Records provided:
== Segment start ==
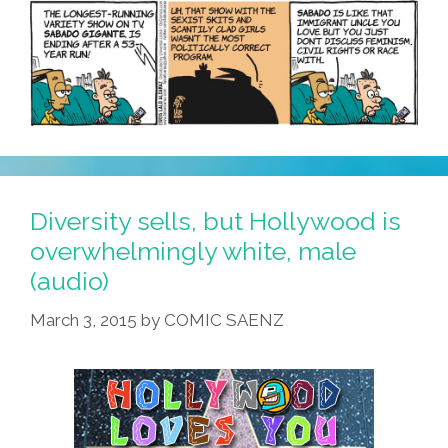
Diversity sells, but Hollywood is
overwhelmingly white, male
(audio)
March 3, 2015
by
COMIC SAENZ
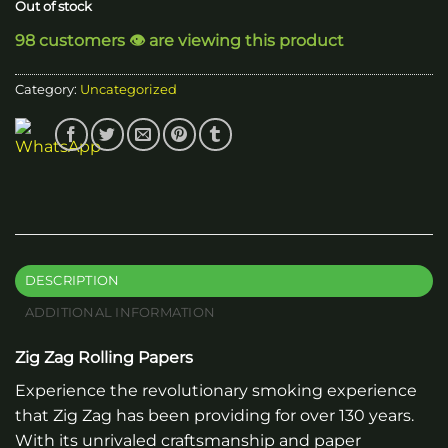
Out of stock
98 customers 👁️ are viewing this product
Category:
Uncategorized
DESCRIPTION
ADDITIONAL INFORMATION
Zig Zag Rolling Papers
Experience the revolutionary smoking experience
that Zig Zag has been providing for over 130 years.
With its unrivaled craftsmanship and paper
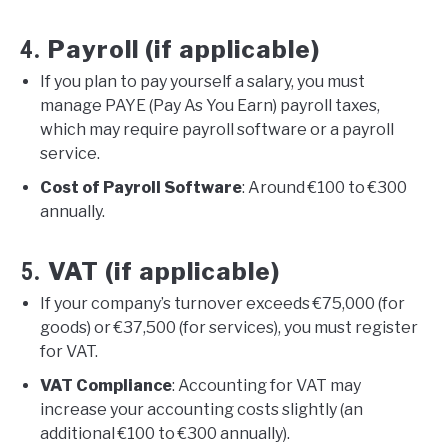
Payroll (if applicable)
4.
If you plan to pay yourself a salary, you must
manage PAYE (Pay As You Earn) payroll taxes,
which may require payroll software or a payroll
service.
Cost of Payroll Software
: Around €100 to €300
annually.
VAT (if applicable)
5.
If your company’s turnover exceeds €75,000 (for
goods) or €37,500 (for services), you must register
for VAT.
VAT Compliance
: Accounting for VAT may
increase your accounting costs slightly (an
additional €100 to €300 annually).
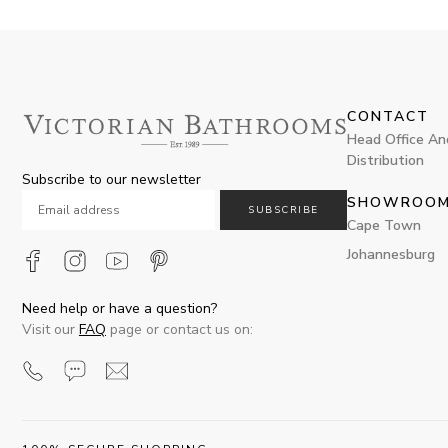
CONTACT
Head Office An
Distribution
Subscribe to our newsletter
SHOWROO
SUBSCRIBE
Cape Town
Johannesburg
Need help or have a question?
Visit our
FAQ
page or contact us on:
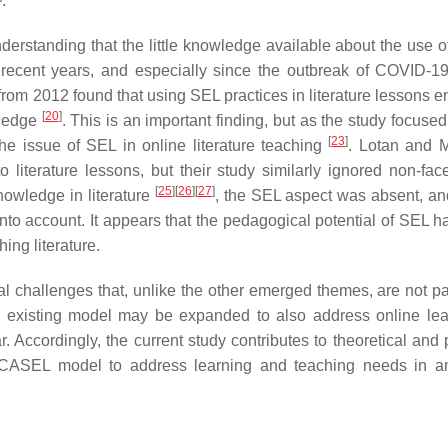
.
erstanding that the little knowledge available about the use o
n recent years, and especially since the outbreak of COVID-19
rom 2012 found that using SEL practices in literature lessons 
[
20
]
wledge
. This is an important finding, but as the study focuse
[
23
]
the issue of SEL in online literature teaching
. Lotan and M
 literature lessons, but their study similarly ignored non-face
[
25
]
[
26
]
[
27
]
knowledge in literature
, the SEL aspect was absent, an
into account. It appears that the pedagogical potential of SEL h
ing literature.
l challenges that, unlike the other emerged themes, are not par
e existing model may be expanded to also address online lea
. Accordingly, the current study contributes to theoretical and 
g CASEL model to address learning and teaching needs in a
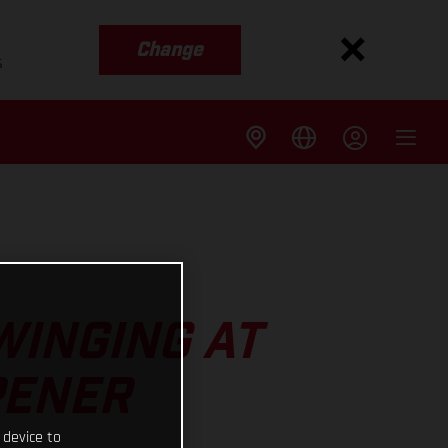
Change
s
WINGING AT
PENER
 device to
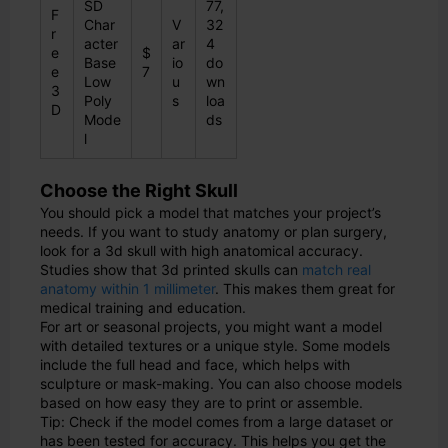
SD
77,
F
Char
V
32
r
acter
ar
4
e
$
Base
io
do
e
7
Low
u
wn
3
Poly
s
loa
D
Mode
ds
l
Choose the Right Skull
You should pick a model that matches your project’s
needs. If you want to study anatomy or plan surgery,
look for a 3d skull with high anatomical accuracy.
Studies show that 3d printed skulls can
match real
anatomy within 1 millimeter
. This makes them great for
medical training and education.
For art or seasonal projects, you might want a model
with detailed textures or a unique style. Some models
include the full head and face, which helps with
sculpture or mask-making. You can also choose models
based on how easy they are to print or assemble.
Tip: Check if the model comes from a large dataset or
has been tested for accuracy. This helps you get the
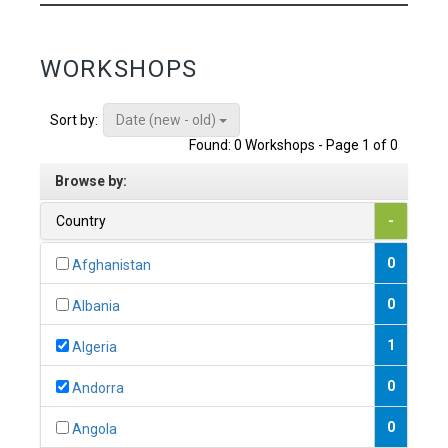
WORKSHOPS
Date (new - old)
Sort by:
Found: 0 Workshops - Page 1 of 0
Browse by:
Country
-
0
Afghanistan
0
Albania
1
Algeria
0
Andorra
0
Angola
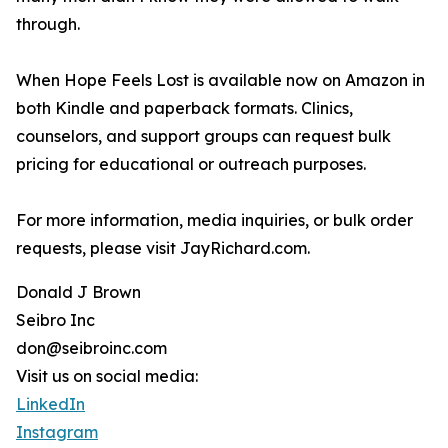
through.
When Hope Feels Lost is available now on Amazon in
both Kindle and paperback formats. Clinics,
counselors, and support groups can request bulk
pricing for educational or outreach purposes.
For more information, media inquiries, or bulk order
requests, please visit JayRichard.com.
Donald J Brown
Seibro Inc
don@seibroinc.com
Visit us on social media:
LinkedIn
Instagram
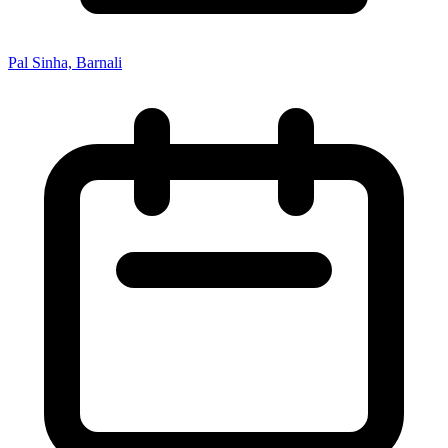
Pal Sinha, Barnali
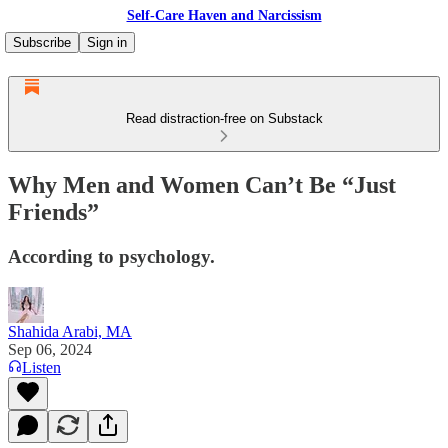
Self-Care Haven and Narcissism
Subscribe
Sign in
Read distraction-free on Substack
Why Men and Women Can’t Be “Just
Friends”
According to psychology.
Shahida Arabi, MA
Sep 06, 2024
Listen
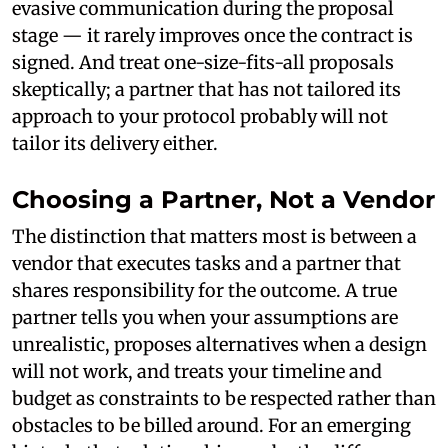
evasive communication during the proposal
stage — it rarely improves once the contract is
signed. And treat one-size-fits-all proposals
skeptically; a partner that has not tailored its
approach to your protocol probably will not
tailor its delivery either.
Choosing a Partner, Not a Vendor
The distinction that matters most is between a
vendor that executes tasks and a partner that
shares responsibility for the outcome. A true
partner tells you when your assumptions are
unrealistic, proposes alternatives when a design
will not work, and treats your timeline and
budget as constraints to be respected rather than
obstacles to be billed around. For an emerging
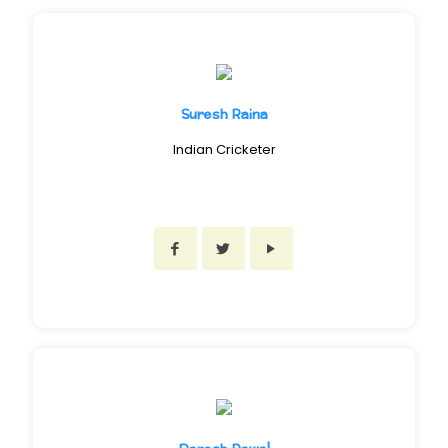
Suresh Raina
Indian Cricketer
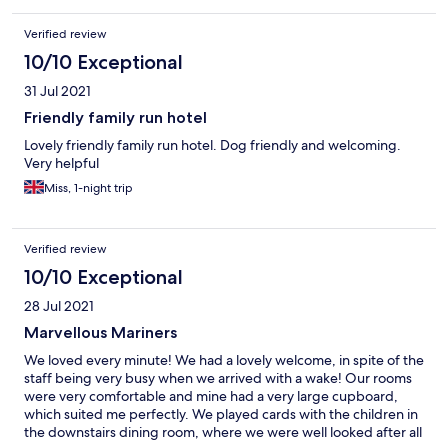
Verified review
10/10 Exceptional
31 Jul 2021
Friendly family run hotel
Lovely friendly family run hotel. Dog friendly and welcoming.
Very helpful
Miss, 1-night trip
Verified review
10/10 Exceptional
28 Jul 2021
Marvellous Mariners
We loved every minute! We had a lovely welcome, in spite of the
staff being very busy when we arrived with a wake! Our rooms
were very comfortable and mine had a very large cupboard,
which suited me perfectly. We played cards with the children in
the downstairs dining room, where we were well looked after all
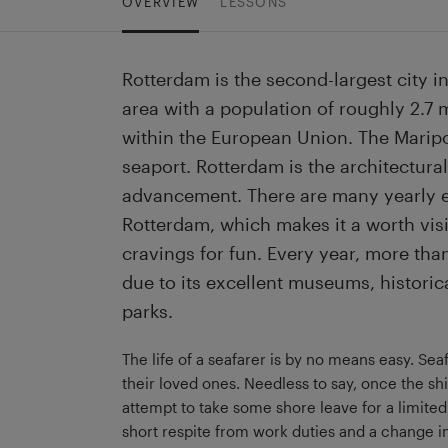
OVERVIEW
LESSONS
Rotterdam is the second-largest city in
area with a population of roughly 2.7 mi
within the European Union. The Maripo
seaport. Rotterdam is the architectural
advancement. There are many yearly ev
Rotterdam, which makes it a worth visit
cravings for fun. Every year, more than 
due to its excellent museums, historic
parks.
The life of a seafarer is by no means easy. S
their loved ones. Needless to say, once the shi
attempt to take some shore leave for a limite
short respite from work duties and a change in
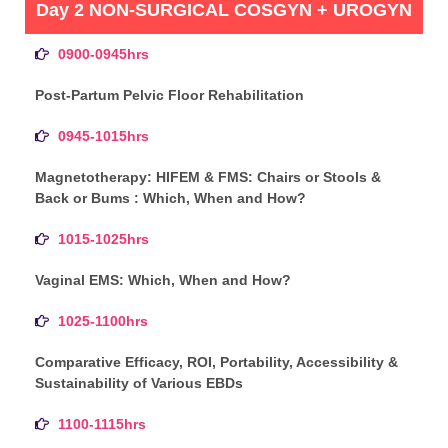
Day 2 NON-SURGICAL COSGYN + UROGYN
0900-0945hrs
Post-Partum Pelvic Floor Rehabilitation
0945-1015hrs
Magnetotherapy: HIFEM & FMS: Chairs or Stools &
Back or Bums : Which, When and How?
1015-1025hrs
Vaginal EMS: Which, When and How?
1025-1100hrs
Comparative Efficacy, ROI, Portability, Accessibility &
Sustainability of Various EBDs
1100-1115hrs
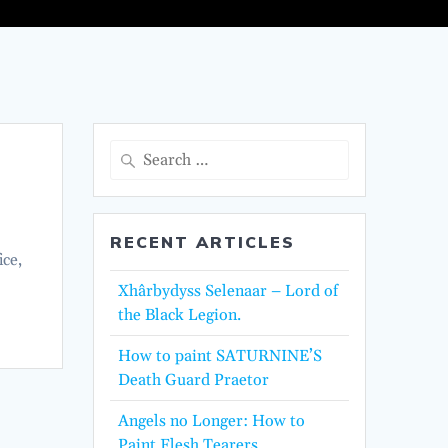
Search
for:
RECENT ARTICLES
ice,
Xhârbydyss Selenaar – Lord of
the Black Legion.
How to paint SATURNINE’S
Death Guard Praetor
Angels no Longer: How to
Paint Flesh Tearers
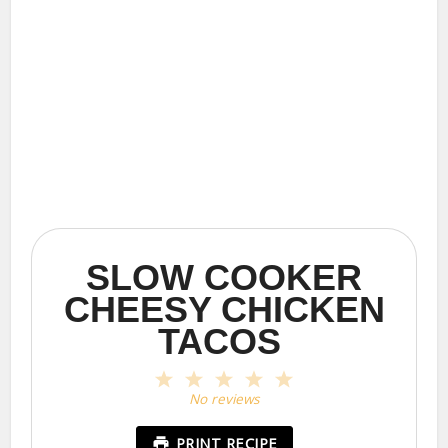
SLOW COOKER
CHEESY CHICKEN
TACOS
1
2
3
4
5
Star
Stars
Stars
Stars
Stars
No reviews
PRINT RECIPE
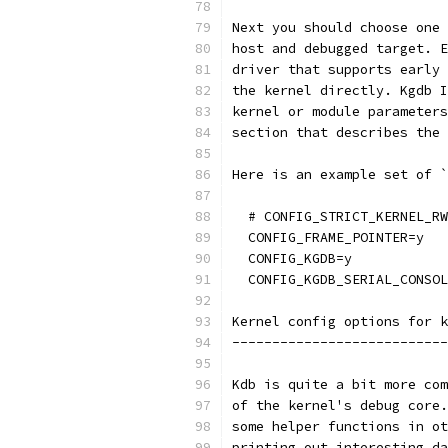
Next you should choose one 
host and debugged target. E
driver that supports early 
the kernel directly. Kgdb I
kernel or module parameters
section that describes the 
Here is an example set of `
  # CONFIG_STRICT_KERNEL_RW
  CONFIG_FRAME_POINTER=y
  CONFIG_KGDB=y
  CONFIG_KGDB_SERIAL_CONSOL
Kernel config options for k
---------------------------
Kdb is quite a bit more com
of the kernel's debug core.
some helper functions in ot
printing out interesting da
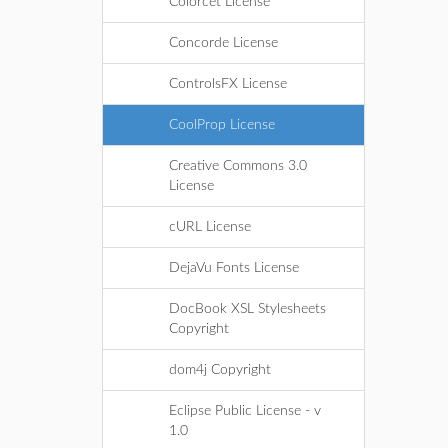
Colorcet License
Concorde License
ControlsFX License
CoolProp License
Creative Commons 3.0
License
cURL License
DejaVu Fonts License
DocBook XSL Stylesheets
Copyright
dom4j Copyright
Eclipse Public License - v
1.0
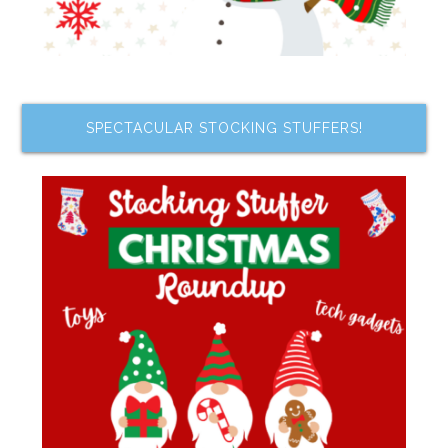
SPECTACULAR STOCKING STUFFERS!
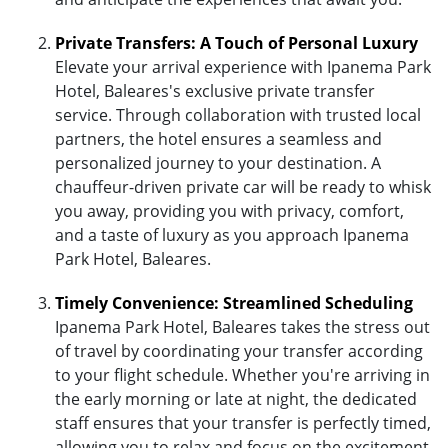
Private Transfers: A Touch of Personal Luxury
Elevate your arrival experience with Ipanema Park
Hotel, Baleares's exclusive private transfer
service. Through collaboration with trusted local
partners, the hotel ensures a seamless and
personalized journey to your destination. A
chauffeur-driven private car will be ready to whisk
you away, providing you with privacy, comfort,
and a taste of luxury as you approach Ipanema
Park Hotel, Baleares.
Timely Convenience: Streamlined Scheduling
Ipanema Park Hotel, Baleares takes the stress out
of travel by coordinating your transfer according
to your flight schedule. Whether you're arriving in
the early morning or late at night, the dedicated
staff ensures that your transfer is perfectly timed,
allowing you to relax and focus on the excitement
== Segment end ==
Directions:
Transcribe only the lines above that start at the line containing "Experience the revolutionary" and end at the line containing "Distribution". Omit pictures.

Written response:
Experience the revolutionary smoking experience
that Zig Zag has been providing for over 130 years.
With its unrivaled craftsmanship and paper
Payroll (if applicable)
4.
If you plan to pay yourself a salary, you must
manage PAYE (Pay As You Earn) payroll taxes,
which may require payroll software or a payroll
service.
Cost of Payroll Software
: Around €100 to €300
annually.
VAT (if applicable)
5.
If your company’s turnover exceeds €75,000 (for
goods) or €37,500 (for services), you must register
for VAT.
VAT Compliance
: Accounting for VAT may
increase your accounting costs slightly (an
additional €100 to €300 annually).
CONTACT
Head Office An
Distribution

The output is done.